Miei cari, dobbiamo ritrovarci nell’esperienza di Israele che, nel riascoltare le parole che Dio aveva dato a Mosè, provano grandissima commozione, tanto da erompere in un grande pianto perché da tempo non potevano ascoltarle dato che non avevano più il tempio. Anche il nostro cuore deve essere commosso questa sera perché nella dedicazione di questo tempio, abbiamo la certezza che Dio ci vuole ancora parlare, ci vuole suggerire come arrivare e vivere in piena comunione con Lui, come essere nella gioia piena, come vivere da uomini veri.
L’uomo senza Dio è niente! È come la nebbia al mattino: appena compare il sole, svanisce. Così siamo noi senza Dio. E il fatto che il Signore oggi ci doni questo tempio deve farci comprendere che Egli vuole essere con noi!
È necessario, perciò, chiederci se noi vogliamo essere con Lui; se vogliamo che questo luogo, che diventerà spazio sacro, rappresenti l’occasione opportuna per farci raggiungere dall’amore di Dio, dalla sua misericordia, dal suo perdono che è vita nuova!
Se desidereremo questo, e ci sforzeremo per percorrere questa via, allora saremo costituiti in “stirpe eletta, sacerdozio regale, nazione santa, popolo che Dio si è acquistato perché proclami le opere ammirevoli di lui” che ci “ha chiamato dalle tenebre alla sua luce meravigliosa. Un tempo voi eravate non-popolo, ora invece siete popolo di Dio; un tempo eravate esclusi dalla misericordia, ora invece avete ottenuto misericordia” (1Pt 2, 9-10).

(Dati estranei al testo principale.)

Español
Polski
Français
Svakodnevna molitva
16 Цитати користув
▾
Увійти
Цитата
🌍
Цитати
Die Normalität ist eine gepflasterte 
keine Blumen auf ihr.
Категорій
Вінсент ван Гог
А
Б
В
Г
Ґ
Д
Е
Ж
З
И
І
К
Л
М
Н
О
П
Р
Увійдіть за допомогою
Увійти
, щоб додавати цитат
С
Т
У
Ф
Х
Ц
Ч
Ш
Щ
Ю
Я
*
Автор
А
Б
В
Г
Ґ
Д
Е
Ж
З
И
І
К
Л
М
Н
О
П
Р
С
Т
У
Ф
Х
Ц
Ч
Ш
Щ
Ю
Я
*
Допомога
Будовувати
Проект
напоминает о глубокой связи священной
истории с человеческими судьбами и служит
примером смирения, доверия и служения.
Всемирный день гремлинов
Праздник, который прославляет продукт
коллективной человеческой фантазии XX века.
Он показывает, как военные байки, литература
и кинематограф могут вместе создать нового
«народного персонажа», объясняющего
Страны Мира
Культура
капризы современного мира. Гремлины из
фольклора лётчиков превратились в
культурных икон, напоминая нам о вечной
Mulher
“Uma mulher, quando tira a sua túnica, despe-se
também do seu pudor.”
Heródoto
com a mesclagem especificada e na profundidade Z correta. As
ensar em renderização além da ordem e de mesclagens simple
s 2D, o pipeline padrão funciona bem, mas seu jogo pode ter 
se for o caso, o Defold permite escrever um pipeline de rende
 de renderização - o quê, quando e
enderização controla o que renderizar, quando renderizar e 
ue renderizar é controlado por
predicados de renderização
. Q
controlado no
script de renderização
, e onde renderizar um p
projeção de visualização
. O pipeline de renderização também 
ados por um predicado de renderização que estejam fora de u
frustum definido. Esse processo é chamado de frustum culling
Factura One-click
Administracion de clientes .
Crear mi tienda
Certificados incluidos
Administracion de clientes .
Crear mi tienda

Queste parole dell’Apostolo Pietro ci dicono in modo chiaro ed inequivocabile il significato del mistero che è nascosto nella chiesa: immagine e somiglianza di un popolo che non era popolo ma è diventato popolo di Dio; di una comunità che era esclusa dalla misericordia ed invece è stata circonfusa dall’abbraccio misericordioso del Padre.
Si, miei cari, questo tempio è il richiamo alla nostra identità! Siamo popolo di Dio, cioè siamo costituiti in popolo di Dio. Non è una nostra scelta quella di essere popolo di Dio, ma una vocazione, una chiamata, una costituzione che dobbiamo accogliere come dono. Da ciò comprendiamo che non siamo monadi isolate. Anzi, quando la tentazione di isolamento ci attanaglia, quando ci troviamo a vivere in un individualismo esasperato, che rompe le relazioni e ci fa credere che bastiamo a noi stessi, allora il recarsi in questo luogo sacro ci aiuta a vincere questa tendenza che ci porterebbe all’autodistruzione, perché questo luogo ci ricorda la nostra comune vocazione: salvati ma non individualmente, salvati come popolo e costituiti come popolo di Dio.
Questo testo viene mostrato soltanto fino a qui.